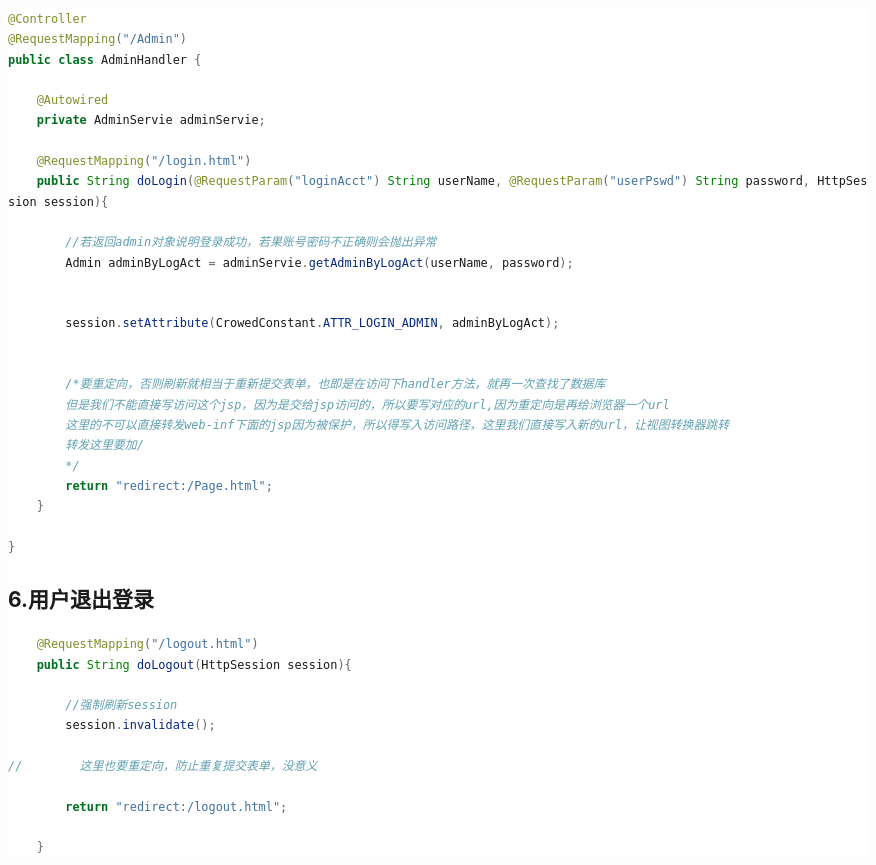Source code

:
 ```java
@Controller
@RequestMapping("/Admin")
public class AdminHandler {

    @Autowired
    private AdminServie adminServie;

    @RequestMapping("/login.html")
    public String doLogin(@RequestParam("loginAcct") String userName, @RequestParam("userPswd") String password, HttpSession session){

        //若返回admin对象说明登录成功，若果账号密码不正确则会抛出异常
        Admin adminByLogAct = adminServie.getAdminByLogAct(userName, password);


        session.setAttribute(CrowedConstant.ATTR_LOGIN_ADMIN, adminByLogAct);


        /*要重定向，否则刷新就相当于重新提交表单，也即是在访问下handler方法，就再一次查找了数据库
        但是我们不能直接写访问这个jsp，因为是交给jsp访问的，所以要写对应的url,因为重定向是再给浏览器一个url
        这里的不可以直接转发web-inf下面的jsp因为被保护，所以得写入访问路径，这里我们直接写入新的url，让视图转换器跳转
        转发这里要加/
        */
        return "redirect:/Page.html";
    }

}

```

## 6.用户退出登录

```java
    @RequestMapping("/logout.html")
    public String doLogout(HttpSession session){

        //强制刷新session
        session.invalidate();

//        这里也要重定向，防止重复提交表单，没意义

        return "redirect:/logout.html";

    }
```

■ ■ ■

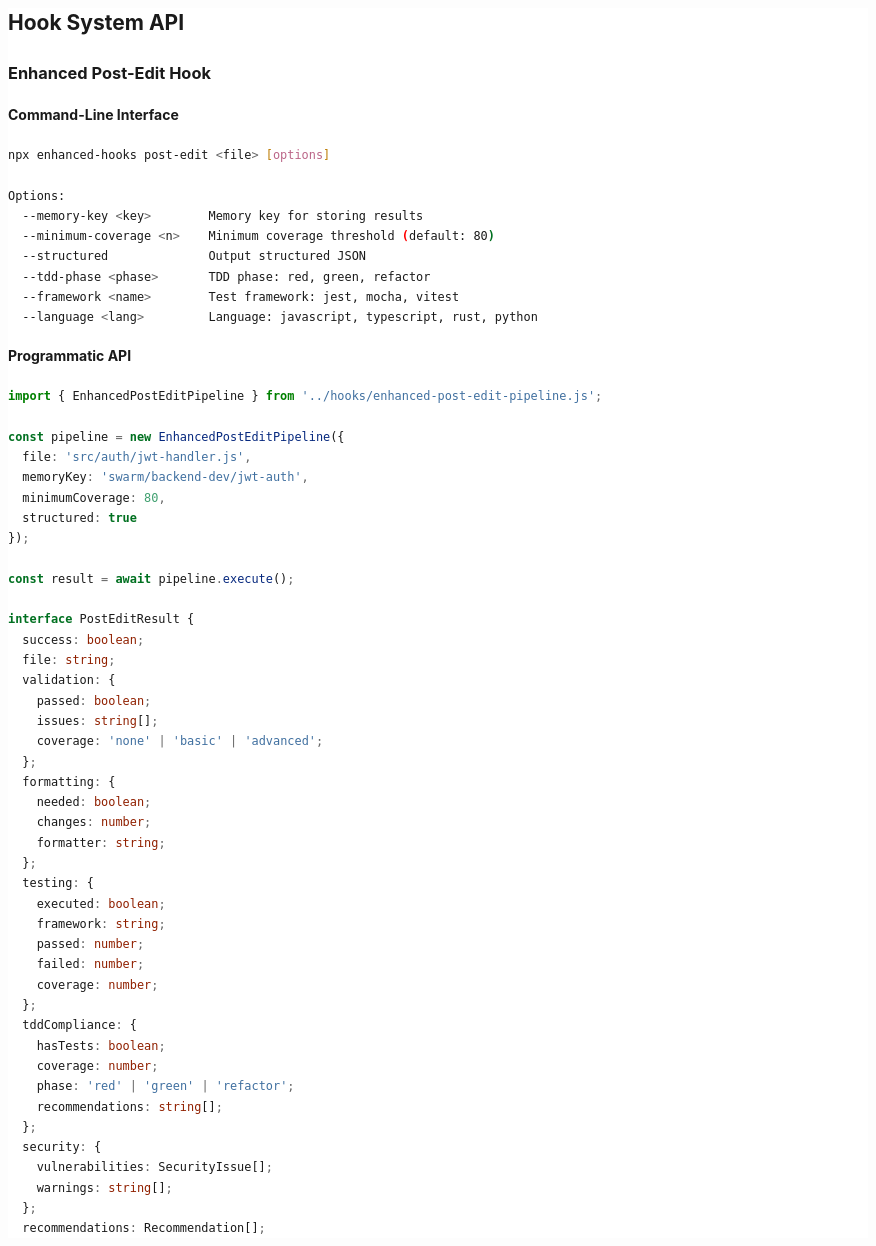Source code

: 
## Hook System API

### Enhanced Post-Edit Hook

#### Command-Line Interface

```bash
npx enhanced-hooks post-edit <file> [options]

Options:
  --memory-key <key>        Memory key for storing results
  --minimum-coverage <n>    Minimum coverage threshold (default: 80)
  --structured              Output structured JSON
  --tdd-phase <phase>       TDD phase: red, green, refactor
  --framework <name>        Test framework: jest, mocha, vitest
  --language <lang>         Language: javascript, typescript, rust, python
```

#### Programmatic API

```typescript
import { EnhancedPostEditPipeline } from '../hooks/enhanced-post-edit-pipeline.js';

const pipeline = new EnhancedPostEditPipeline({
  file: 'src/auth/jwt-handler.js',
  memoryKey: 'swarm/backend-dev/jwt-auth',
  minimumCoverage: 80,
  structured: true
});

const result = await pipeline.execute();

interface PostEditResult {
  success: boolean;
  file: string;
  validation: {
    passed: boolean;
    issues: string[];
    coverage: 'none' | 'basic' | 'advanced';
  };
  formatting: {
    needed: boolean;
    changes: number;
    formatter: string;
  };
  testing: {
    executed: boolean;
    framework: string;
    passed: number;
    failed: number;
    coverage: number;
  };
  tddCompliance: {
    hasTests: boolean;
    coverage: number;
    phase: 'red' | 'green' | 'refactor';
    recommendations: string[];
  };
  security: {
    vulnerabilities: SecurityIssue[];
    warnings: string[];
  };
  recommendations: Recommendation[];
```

■ ■ ■

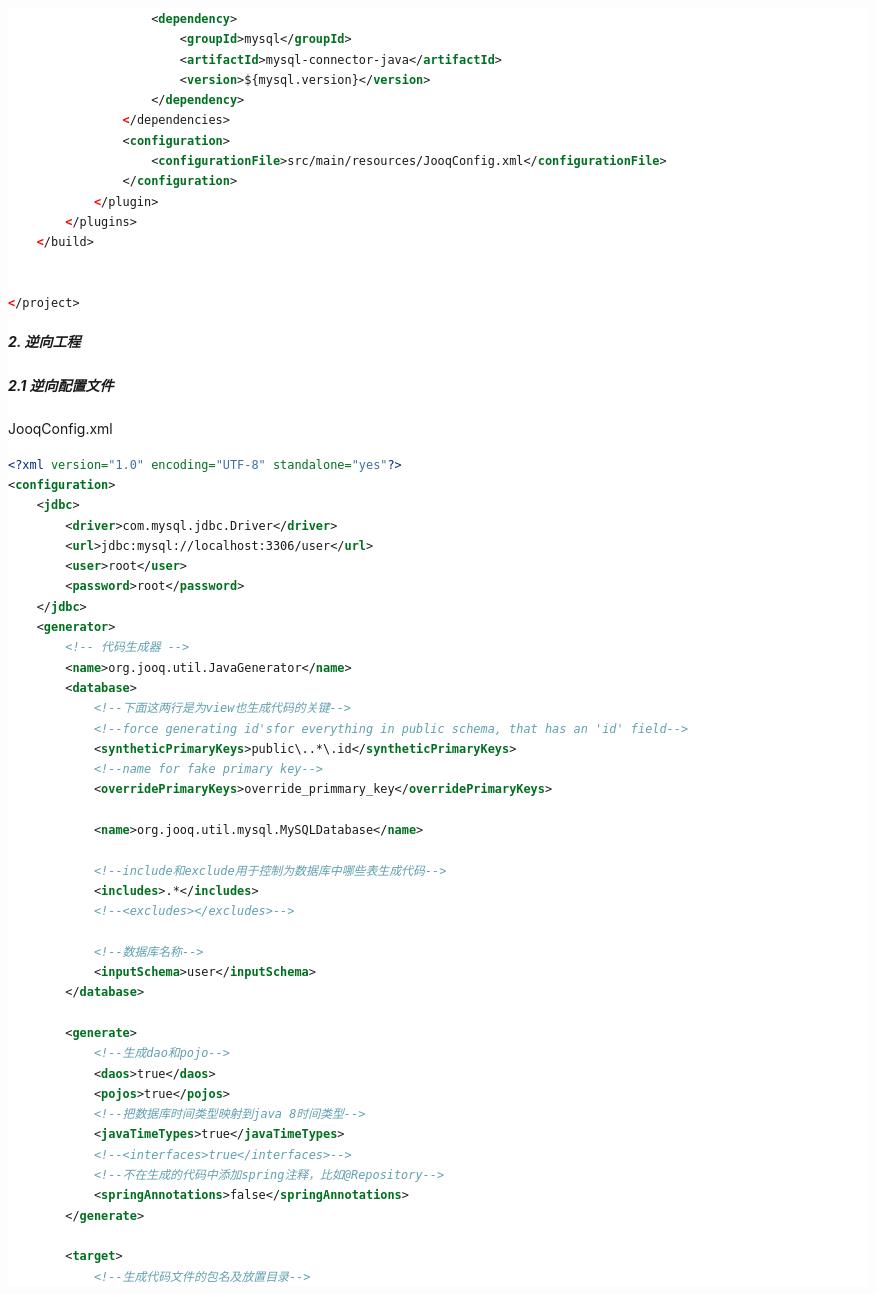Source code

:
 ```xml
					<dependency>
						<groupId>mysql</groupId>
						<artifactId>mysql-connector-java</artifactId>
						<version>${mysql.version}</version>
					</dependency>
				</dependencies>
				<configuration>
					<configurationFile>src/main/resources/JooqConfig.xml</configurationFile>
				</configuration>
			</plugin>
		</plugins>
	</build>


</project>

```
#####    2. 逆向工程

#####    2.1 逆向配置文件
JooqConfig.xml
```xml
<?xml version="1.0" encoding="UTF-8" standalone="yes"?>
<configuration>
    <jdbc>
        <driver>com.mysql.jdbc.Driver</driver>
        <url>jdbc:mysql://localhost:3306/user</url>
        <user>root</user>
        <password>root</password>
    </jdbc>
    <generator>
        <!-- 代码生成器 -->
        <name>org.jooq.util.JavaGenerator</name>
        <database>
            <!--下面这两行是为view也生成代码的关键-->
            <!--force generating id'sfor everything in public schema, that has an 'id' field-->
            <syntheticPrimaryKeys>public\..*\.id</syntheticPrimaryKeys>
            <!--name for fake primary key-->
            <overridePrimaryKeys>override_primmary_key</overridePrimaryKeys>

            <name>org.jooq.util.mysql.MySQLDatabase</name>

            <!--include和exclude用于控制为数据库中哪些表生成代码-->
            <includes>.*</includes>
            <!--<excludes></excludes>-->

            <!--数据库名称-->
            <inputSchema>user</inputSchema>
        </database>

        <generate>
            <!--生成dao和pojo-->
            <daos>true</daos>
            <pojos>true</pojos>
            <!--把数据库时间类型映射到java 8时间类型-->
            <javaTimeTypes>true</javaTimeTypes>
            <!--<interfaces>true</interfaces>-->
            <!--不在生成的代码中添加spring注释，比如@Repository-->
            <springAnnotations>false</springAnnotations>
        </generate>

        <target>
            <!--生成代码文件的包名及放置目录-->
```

■ ■ ■

## WHAT IS NEEDED
Search the records for the string "jdbc" and return every line in which it occurs.

## WRITTEN SOLUTION
    <jdbc>
        <driver>com.mysql.jdbc.Driver</driver>
        <url>jdbc:mysql://localhost:3306/user</url>
    </jdbc>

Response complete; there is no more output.